To understand the differential expression of miRNAs in rare comorbid DMD cases.

METHODS

The Sequin Form Board test, Gesell's drawing test, multiplex ligation probe amplification, and Vineland Social Maturity Scale were applied to confirm the DMD and ASD. Total RNA was isolated from samples using TRIzol. cDNA was synthesized using the Mir-X™ miRNA First-Strand Synthesis kit. qRT-PCR was performed using SYBR Advantage qPCR Premix. The results were statistically analyzed using one-way analysis of variance with Tukey's t-test.

RESULTS

miR-146a-5p and miR-132-5p showed significant downregulation in both patient samples. miR-199a-5p and miR-146a-3p showed no change in expression between the diseased and controls. miR-132-3p showed downregulation only in the DMD+ sample (0.21 ± 0.04). The decrease in miR-132-3p can result in failed silencing of the phosphatase and tensin homolog-mediated apoptotic pathway, leading to severe skeletal muscle atrophy. Here, the downregulation of miR-132-3p in DMD+ is consistent with severe muscle loss and higher disease progression than that in DMD++. DMD++ has slower disease progression, and the expression of miRNA involved in inflammatory and apoptotic responses is more similar to that of the control.

CONCLUSION

Our study shows marked difference in miRNA expression in this rare case of DMD with autism and epilepsy. These miRNAs also serve as regulators of several muscle regeneration, apoptosis, and inflammatory pathways. This study shows the significance of studying miRNAs in such rare cases in a larger cohort to progress in several intervention treatments utilizing miRNAs.
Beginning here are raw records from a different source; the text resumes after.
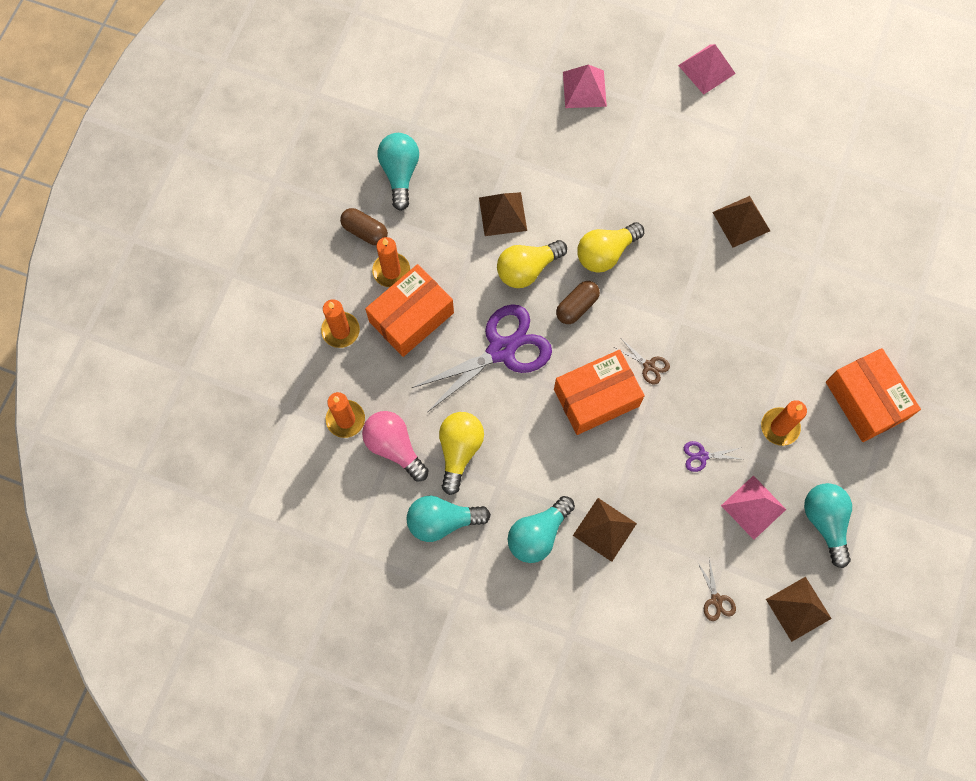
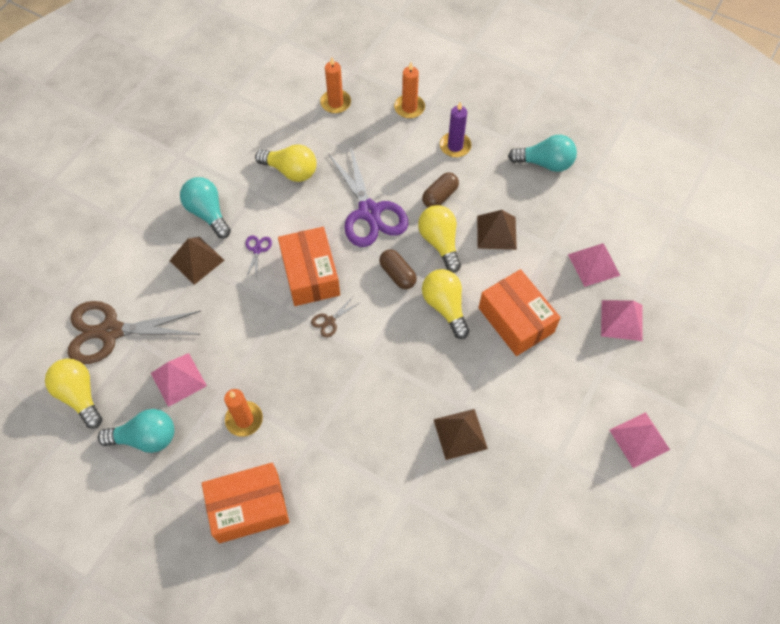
camera: 100 degrees right, 10 degrees down
(365, 231) = (494, 133): brown capsule -> brown capsule (440, 196)
(391, 271) = (455, 146): orange candle -> purple candle
(394, 447) = (305, 130): pink light bulb -> none
(411, 317) = (411, 154): orange box -> orange box (516, 320)
(442, 521) = (238, 153): turquoise light bulb -> none
(524, 117) = (594, 264): none -> pink pyramid
(702, 456) = (236, 347): purple scissors -> purple scissors (257, 250)
(716, 600) = (111, 331): brown scissors -> brown scissors, size x2.46
(798, 609) = (79, 395): brown pyramid -> yellow light bulb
Keywords: Duchenne muscular dystrophy; Dystrophin; miRNA; Autism spectrum disorder; Phosphatase and tensin; Inflammatory response

Core Tip: This study presents a rare case of a ten-year-old boy with Duchenne muscular dystrophy (DMD) coexisting with autism spectrum disorder and epilepsy. By investigating the differential expression of miRNAs, we identified a significant downregulation of miR-132-3p in the DMD patient compared to the comorbid DMD case. This suggests that miR-132-3p downregulation may have contributed to accelerated muscle atrophy through failed silencing of the phosphatase and tensin homolog-mediated apoptotic pathway. Our findings emphasize the importance of studying such rare DMD comorbidities to enhance understanding of disease heterogeneity and improve diagnosis and treatment strategies.